The RN in power? “If we remove filiation, I will lose custody of my son,” fears Eloïne, a lesbian
The RN in power? “If we remove filiation, I will lose custody of my son,” fears Eloïne, a lesbian
  • On Sunday evening, if it continues its momentum from the first round of the legislative elections, the National Rally will take the keys to power and send Jordan Bardella to Matignon. This would open a new and worrying page in our contemporary history. What would this France governed by the RN look like? To find out, we give the floor to the people who make it, this France. To women, men, young people and the not so young for whom this possible political turning point could also mark a turning point in their lives.

“Of course, we’re scared,” confides Eloïne Fouilloux. She is the mother of a 16-year-old daughter and a son who will soon be 12, born through medically assisted procreation (MAP). The professor and her ex-partner each carried a child, which they adopted respectively before the 2013 law opened adoption to same-sex couples.

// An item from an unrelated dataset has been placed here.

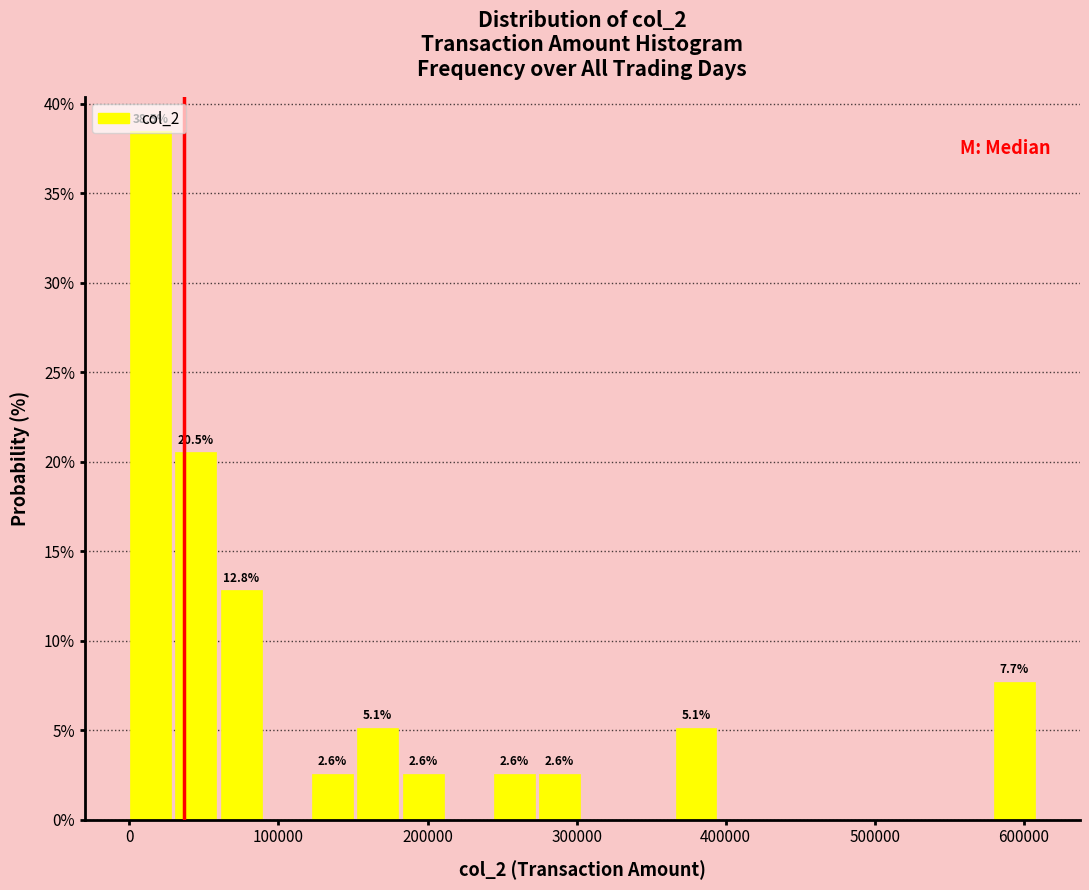

Read against the x-axis, roughly where is the centre of the tallest bar?

10000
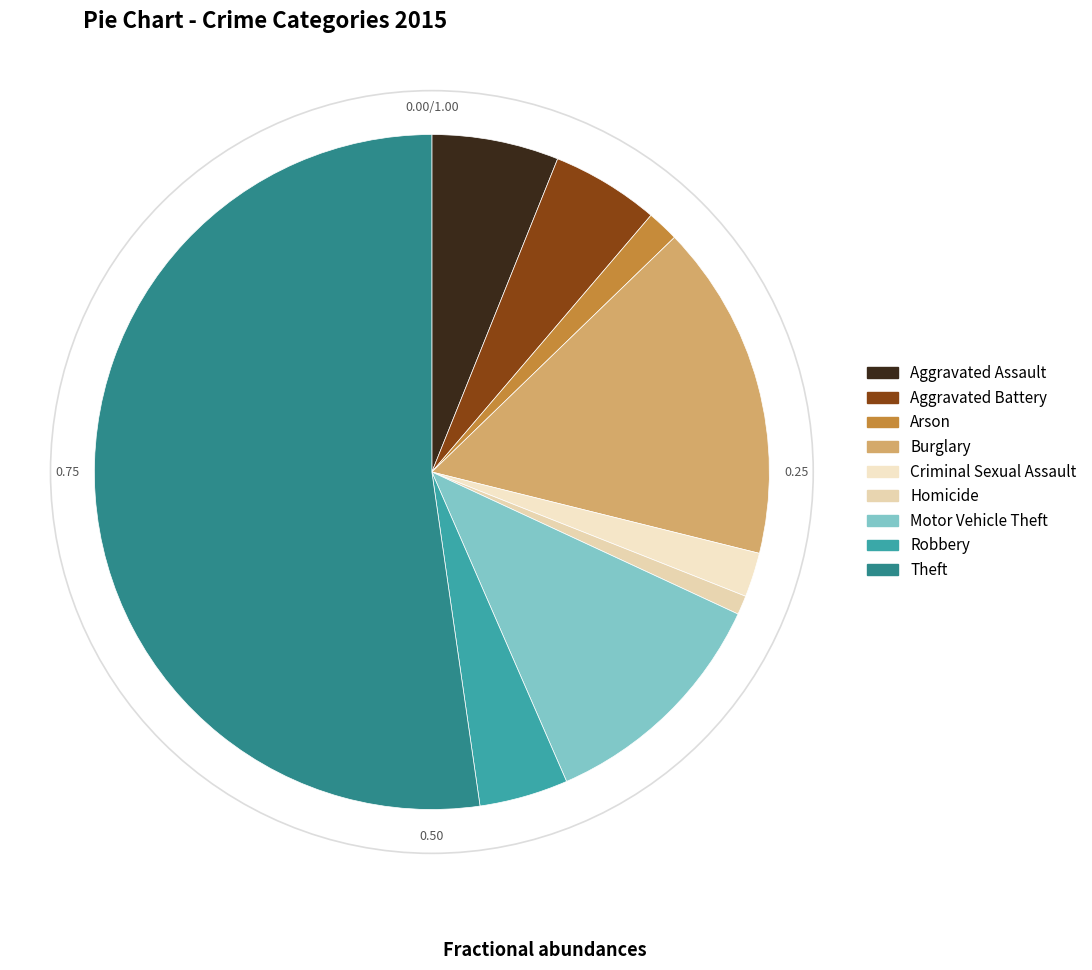

What percentage is NOT represented by Aggravated Battery?

94.8%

Divorced for three years, Eloïne Fouilloux fears losing custody of the child she did not carry if the RN comes to power, she explains, emotion contained in her voice.

She gives the example of Italy, where the government of Giorgia Meloni attacked same-sex families in early 2023, a year after winning the elections. It ordered mayors to stop registering the birth certificates of children born to surrogate mothers through surrogacy (GPA). Prosecutors took the opportunity to ask to erase the name of the non-biological mother from the birth certificates of children born through medically assisted procreation, going back to 2017. Questions on which the Italian justice system remains divided.

“I would become a third party in his life again”

“Losing filiation is not a fear that comes out of nowhere,” assures Eloïne Fouilloux. “This risk exists.” Denouncing the symbolic significance of being erased from a birth certificate, the professor also lists the concrete consequences in the event of separation or death of the legal mother. “If we remove filiation, I automatically lose custody of my son since he would no longer have a legal link with me,” she emphasizes. “I would become a third party in his life again, I would have fewer rights over my child than his aunts or grandmother.” In the event of an accident, the social parent cannot, for example, pick up his child from the hospital. He also cannot make decisions in the event of health problems or at school.

FN opposed to adoption of homosexual couples

Faced with the fears raised by her party, Marine Le Pen assures that “no French person will lose rights”, but Eloïne Fouilloux does not believe these statements. “Promises only bind those who believe in them,” she believes. The RN has never hidden the fact that it was not particularly in favor of our rights.” In 2012, the then National Front opposed marriage for all and adoption for same-sex couples. It explained at the time, in a press release, that “this serious measure” “denied a biological reality: a child is the fruit of a father and a mother”.

OUR FILE ON THE 2024 LEGISLATIVE ELECTIONS

“A law can be changed”

During these 2024 legislative elections, Eloïne remains marked by the homophobic attack perpetrated on June 9 by activists claiming to be from the RN and the far-right union GUD Paris (now dissolved). When questioned, one of them told investigators: “I can’t wait for three weeks, we’ll be able to beat up as many PDs as we want,” reported ReleaseThis statement, which comes on top of the homophobic remarks made by candidates nominated by the RN, as reported by several media outlets, has rekindled fear in the LGBT+ community of being the target of more violence if the far right comes to power.

In France, the 2013 law protects the filiation of same-sex couples, unlike in Italy where adoption is not authorized from birth. “A law can be changed,” Eloïne Fouilloux looks lucidly. “We know what we have for now, but we also know what we can lose.”